(YOUR INSTRUCTIONS) Which lines run from the one containing "Culinária rica e variada" to the end of the entries? Quote them exactly, and nothing else.

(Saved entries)
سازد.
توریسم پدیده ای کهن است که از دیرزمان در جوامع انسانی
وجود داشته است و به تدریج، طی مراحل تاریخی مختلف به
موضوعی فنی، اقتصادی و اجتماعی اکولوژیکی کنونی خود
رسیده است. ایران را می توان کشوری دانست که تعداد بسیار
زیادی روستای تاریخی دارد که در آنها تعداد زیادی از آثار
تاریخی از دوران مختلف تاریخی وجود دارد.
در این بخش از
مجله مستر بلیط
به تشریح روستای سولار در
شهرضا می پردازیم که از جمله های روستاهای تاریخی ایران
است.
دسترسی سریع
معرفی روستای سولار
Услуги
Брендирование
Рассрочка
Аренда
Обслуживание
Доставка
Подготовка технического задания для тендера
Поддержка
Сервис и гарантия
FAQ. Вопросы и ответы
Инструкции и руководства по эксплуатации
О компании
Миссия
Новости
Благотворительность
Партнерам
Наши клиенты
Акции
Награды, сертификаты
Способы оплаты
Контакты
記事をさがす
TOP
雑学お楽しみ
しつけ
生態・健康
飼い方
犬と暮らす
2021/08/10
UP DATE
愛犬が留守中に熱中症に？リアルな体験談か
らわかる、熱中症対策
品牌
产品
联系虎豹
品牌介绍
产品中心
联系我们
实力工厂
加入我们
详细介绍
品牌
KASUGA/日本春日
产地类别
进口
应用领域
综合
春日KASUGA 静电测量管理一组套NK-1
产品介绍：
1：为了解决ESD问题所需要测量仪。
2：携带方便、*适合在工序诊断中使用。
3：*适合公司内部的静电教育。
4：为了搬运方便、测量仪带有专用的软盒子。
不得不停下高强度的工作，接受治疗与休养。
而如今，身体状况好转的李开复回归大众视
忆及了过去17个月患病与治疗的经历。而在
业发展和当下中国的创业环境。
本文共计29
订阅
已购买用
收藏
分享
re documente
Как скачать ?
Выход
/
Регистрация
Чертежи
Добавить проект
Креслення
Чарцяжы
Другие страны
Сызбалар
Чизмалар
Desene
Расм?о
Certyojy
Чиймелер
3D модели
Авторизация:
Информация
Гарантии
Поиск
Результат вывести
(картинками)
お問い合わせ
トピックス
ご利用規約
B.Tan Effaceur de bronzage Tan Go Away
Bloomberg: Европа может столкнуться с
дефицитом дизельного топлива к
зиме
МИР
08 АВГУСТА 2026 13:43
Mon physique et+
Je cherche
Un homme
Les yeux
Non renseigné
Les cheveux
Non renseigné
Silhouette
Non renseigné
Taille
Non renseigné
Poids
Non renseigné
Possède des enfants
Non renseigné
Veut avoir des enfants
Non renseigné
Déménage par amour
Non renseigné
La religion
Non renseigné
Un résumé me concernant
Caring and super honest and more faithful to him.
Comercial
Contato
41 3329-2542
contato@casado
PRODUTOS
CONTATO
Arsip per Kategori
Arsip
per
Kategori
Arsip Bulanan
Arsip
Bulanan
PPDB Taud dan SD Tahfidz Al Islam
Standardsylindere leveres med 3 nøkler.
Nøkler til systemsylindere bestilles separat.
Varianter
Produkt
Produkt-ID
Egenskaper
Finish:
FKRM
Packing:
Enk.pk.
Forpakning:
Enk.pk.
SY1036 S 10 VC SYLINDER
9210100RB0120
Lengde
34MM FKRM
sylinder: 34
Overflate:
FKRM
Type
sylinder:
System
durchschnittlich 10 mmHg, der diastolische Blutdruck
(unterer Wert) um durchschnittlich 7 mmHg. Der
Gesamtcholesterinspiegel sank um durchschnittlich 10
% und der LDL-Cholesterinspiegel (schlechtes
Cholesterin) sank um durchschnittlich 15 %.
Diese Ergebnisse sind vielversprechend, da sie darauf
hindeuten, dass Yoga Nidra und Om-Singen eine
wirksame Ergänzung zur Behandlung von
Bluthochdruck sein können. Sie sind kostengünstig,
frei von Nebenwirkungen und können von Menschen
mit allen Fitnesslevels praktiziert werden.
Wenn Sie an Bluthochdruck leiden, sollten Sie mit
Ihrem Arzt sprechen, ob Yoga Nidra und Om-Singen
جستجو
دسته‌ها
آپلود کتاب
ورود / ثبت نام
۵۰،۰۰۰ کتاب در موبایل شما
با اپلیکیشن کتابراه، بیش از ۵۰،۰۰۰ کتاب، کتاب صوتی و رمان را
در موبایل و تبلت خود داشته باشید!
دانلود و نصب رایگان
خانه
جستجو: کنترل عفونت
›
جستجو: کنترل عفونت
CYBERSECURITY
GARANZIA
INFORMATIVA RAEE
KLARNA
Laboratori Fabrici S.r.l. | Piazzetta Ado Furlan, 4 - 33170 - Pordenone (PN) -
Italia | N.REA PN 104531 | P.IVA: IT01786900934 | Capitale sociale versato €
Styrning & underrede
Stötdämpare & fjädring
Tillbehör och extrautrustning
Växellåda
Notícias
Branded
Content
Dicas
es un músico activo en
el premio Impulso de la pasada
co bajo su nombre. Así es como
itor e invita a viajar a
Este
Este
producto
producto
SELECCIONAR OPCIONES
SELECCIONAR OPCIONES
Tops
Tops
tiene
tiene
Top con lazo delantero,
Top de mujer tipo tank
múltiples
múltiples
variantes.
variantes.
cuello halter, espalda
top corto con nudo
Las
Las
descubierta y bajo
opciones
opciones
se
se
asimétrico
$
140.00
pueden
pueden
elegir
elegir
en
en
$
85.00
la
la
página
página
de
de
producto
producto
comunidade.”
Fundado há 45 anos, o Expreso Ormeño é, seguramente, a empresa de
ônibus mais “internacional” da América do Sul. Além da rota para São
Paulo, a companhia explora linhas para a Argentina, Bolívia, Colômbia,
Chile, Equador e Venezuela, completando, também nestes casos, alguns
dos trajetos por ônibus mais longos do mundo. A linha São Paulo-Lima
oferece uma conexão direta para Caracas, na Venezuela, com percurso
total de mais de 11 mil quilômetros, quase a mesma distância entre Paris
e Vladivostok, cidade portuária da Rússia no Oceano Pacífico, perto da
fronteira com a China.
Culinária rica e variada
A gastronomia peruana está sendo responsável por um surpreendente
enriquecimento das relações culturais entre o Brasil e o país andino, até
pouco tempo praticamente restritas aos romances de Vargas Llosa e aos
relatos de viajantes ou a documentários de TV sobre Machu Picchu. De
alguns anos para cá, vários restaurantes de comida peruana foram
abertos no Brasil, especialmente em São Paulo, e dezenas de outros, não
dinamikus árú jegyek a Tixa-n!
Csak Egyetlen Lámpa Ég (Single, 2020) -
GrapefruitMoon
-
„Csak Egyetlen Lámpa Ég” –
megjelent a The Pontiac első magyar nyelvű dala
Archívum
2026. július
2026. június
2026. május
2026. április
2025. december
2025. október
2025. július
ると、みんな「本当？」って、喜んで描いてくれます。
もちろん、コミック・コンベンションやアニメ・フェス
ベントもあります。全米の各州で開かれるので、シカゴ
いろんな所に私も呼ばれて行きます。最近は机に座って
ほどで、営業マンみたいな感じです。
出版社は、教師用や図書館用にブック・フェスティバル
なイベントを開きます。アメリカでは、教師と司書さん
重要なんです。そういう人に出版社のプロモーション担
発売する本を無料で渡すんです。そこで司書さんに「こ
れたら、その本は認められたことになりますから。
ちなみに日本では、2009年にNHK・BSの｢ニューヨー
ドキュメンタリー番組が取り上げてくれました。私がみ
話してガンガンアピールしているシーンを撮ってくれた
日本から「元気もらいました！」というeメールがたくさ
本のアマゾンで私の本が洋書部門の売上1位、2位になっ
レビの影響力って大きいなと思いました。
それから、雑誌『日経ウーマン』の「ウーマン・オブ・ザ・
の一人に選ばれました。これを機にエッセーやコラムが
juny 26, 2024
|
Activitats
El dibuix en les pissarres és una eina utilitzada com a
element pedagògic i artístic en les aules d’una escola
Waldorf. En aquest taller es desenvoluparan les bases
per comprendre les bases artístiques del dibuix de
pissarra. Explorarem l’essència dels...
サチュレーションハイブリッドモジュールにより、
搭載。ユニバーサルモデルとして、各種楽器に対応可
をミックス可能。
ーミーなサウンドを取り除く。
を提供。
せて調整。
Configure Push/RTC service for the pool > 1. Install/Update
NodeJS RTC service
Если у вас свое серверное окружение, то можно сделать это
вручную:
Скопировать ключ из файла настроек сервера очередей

(EXPECTED OUTPUT)
Culinária rica e variada
A gastronomia peruana está sendo responsável por um surpreendente
enriquecimento das relações culturais entre o Brasil e o país andino, até
pouco tempo praticamente restritas aos romances de Vargas Llosa e aos
relatos de viajantes ou a documentários de TV sobre Machu Picchu. De
alguns anos para cá, vários restaurantes de comida peruana foram
abertos no Brasil, especialmente em São Paulo, e dezenas de outros, não
dinamikus árú jegyek a Tixa-n!
Csak Egyetlen Lámpa Ég (Single, 2020) -
GrapefruitMoon
-
„Csak Egyetlen Lámpa Ég” –
megjelent a The Pontiac első magyar nyelvű dala
Archívum
2026. július
2026. június
2026. május
2026. április
2025. december
2025. október
2025. július
ると、みんな「本当？」って、喜んで描いてくれます。
もちろん、コミック・コンベンションやアニメ・フェス
ベントもあります。全米の各州で開かれるので、シカゴ
いろんな所に私も呼ばれて行きます。最近は机に座って
ほどで、営業マンみたいな感じです。
出版社は、教師用や図書館用にブック・フェスティバル
なイベントを開きます。アメリカでは、教師と司書さん
重要なんです。そういう人に出版社のプロモーション担
発売する本を無料で渡すんです。そこで司書さんに「こ
れたら、その本は認められたことになりますから。
ちなみに日本では、2009年にNHK・BSの｢ニューヨー
ドキュメンタリー番組が取り上げてくれました。私がみ
話してガンガンアピールしているシーンを撮ってくれた
日本から「元気もらいました！」というeメールがたくさ
本のアマゾンで私の本が洋書部門の売上1位、2位になっ
レビの影響力って大きいなと思いました。
それから、雑誌『日経ウーマン』の「ウーマン・オブ・ザ・
の一人に選ばれました。これを機にエッセーやコラムが
juny 26, 2024
|
Activitats
El dibuix en les pissarres és una eina utilitzada com a
element pedagògic i artístic en les aules d’una escola
Waldorf. En aquest taller es desenvoluparan les bases
per comprendre les bases artístiques del dibuix de
pissarra. Explorarem l’essència dels...
サチュレーションハイブリッドモジュールにより、
搭載。ユニバーサルモデルとして、各種楽器に対応可
をミックス可能。
ーミーなサウンドを取り除く。
を提供。
せて調整。
Configure Push/RTC service for the pool > 1. Install/Update
NodeJS RTC service
Если у вас свое серверное окружение, то можно сделать это
вручную:
Скопировать ключ из файла настроек сервера очередей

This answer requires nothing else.